Gilead will continue studying GS-5745 in other indications, so the setback in ulcerative colitis doesn't mean a total scrap of the program. But given the California drugmaker's reliance on revenue from its hepatitis and HIV drugs, any pipeline miss is met with questions of whether Gilead can be successful without external acquisitions.
A Phase 3 study in gastric cancer which combines GS-5745 with Bristol-Myers Squibb's Opdivo is the most advanced of the remaining studies. Gilead is also testing the drug in a mid-stage study in moderate-to-severe Crohn's disease, along with two early trials in solid tumors and rheumatoid arthritis.
"Gilead has also reviewed the data and determined that there is insufficient evidence of a treatment benefit in the group of patients randomized to receive either one of two doses of GS-5745," the company said.
Notably, Gilead did not indicate any new safety concerns with GS-5745.
With revenue from top-selling Harvoni falling sharply in the U.S., Gilead is under renewed pressure to deploy its roughly $25 billion in cash (as of June 30). Execs have previously said all options are on the table for future M&A, although Chief Operating Officer Kevin Young suggested at a recent investor conference that Gilead might be eyeing more medium and small-sized acquisitions.
At the same time, external events have made Gilead's pipeline look more attractive. Allergan's big push into the NASH space this week made Gilead's April acquisition of Nimbus Therapeutics and its mid-stage NASH therapy look more prescient.

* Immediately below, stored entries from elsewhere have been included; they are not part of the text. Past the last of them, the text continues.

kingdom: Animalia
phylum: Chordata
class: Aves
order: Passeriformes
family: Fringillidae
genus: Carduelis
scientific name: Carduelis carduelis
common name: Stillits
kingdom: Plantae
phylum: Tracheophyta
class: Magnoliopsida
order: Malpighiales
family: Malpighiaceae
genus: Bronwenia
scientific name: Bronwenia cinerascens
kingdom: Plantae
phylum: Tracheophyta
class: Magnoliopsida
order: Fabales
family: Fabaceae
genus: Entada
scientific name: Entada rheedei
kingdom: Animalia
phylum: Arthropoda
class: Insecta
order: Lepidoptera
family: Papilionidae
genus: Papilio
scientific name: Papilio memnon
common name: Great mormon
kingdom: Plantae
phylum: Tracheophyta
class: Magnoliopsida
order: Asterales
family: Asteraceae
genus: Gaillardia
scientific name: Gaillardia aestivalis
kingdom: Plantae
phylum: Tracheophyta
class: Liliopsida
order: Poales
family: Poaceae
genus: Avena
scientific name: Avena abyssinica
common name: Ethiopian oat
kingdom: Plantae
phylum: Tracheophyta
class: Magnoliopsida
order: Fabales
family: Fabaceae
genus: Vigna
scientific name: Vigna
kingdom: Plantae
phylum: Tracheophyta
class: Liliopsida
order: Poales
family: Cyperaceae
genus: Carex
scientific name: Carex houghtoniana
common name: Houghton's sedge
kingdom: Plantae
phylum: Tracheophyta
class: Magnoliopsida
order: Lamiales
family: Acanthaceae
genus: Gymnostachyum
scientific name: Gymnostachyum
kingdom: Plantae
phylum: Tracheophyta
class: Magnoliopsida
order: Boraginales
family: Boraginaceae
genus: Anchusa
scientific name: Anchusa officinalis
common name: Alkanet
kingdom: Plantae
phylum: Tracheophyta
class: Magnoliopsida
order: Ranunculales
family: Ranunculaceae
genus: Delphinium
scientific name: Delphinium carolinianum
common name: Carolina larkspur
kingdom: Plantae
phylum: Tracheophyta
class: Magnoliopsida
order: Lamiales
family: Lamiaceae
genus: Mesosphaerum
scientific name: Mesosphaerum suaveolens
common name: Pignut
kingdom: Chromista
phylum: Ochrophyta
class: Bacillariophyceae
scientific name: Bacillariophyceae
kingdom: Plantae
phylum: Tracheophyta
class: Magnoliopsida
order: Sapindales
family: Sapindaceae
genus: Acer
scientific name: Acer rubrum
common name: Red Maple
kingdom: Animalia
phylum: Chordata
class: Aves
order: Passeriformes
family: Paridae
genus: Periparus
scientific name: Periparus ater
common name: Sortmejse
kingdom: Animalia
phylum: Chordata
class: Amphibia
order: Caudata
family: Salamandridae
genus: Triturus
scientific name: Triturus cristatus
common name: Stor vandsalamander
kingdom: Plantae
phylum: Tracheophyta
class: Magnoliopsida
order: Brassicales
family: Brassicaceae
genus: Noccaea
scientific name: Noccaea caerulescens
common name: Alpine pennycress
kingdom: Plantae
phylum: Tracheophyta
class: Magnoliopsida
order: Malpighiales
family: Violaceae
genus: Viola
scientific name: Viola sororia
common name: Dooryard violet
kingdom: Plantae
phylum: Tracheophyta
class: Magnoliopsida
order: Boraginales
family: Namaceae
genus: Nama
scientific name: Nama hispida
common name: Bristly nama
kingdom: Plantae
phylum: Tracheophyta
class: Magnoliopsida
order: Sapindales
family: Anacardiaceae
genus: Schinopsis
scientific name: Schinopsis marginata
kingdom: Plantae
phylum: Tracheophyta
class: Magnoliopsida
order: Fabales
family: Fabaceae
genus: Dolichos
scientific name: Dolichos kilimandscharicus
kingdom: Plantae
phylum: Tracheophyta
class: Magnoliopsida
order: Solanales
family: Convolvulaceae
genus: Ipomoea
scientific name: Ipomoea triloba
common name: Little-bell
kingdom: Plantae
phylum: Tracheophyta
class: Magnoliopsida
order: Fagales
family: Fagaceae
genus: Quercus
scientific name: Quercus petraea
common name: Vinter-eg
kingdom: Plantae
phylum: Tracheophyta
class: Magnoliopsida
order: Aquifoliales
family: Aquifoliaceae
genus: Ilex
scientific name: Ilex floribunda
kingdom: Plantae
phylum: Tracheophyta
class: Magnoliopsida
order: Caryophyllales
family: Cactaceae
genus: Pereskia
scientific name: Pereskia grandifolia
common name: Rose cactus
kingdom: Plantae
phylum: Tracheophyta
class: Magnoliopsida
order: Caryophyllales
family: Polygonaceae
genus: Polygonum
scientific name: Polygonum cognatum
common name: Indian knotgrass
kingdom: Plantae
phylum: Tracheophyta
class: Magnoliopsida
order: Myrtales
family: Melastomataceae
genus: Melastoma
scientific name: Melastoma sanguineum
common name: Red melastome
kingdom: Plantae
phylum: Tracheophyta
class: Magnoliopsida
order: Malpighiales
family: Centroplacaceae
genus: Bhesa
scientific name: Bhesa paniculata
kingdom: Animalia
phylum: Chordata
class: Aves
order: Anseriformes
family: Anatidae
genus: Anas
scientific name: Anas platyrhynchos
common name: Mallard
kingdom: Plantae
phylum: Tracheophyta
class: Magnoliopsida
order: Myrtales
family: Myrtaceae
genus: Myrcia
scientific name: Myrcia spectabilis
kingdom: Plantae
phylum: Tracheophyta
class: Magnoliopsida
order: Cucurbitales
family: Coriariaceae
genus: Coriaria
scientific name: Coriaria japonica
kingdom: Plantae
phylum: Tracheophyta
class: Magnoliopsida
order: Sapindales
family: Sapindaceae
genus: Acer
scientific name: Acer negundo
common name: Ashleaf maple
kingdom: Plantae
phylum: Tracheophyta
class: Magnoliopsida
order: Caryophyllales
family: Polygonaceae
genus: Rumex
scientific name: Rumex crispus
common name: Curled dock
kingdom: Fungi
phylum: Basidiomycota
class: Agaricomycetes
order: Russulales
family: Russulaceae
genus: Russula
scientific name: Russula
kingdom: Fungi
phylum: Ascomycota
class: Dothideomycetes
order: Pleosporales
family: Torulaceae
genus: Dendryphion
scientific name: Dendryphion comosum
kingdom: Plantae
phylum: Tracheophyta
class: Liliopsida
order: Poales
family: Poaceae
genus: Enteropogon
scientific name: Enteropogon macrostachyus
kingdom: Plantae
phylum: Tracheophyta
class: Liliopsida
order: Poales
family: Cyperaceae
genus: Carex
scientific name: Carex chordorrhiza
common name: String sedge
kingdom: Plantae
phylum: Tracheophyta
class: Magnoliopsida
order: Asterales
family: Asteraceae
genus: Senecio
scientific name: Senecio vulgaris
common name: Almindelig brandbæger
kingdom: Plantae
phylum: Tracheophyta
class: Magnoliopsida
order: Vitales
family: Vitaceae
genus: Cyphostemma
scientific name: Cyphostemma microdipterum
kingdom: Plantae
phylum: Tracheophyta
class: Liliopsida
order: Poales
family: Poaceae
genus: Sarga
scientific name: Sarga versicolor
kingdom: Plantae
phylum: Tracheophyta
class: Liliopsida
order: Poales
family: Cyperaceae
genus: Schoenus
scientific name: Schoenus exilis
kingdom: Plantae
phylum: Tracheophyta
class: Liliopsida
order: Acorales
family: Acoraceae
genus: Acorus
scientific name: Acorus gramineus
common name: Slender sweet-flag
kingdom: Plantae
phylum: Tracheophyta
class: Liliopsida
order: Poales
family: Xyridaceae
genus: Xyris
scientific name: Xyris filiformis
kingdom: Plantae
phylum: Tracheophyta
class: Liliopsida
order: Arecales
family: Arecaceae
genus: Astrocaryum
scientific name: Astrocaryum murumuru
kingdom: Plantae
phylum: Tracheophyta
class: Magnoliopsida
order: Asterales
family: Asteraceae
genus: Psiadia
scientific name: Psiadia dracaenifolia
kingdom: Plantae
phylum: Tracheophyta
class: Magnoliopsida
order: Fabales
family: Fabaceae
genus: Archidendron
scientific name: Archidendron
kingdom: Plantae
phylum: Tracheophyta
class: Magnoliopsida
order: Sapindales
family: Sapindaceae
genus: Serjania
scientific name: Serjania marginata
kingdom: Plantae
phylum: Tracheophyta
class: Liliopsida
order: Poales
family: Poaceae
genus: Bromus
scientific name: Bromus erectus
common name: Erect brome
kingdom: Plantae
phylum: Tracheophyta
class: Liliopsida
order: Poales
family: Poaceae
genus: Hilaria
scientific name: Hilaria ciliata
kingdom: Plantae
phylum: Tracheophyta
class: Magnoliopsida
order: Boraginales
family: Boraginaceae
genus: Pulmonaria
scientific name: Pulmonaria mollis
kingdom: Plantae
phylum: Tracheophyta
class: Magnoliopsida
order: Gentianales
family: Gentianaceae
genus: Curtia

Since Allergan announced its purchase of Tobira Therapeutics on Tuesday morning, Gilead stock has risen 3.2% through Wednesday's close (compared to Monday's closing price).
Still, investors may look with some skepticism on Gilead's non-liver disease, non-HIV forays until the company can prove it can develop a hit outside those areas. This fall should answer some of those questions, with a number of expected trial read-outs.
"Despite 5745’s failure in [ulcerative colitis], we continue to believe expectations are low for GILD’s overall pipeline, and though they come with mixed levels of risk, we can expect to see many other pipeline data points reading out over the coming months," wrote Jeffries analyst Brian Abrahams in a note.